• EXERCISE REQUIREMENTS: For the listing below, report all lines that hold the word "мама".

----

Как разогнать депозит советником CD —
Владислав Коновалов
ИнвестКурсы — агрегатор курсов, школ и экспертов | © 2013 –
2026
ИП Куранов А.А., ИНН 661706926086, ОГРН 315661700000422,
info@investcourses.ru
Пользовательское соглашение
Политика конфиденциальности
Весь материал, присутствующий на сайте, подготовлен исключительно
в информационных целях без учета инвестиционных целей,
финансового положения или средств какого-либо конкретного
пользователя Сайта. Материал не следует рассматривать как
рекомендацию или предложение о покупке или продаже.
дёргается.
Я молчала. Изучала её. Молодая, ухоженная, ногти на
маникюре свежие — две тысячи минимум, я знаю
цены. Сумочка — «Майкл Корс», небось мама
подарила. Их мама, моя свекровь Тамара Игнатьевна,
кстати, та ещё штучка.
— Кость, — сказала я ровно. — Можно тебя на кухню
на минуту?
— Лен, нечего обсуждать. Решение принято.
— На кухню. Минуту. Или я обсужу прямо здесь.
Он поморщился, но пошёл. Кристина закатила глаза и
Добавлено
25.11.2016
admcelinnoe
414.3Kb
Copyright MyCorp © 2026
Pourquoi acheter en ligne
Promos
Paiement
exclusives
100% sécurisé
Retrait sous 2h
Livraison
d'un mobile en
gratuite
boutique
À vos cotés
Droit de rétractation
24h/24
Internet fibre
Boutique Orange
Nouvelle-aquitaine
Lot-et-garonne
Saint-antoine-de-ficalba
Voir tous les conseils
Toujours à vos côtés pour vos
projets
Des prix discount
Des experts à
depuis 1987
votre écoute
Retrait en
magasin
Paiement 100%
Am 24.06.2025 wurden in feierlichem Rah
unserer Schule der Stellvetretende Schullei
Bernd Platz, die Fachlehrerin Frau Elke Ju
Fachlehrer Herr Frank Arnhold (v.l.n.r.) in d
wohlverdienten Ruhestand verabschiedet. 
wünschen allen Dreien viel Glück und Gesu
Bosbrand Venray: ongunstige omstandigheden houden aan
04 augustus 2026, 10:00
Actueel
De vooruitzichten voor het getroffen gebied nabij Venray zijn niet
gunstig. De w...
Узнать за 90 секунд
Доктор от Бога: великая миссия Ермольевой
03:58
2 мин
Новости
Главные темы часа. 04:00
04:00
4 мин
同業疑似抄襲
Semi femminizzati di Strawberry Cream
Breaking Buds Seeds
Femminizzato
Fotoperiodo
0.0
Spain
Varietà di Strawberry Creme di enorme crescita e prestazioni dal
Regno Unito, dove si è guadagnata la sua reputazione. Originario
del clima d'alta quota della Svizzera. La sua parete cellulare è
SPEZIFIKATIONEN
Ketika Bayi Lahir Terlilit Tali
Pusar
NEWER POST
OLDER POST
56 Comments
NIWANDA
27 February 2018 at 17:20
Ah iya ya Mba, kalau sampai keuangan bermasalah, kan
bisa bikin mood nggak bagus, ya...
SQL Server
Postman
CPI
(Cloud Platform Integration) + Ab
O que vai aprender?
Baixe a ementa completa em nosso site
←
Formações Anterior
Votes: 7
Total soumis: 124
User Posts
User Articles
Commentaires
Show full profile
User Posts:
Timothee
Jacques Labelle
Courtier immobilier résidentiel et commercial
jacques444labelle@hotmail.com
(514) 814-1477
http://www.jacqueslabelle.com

----

• WORKED SOLUTION:
цены. Сумочка — «Майкл Корс», небось мама
подарила. Их мама, моя свекровь Тамара Игнатьевна,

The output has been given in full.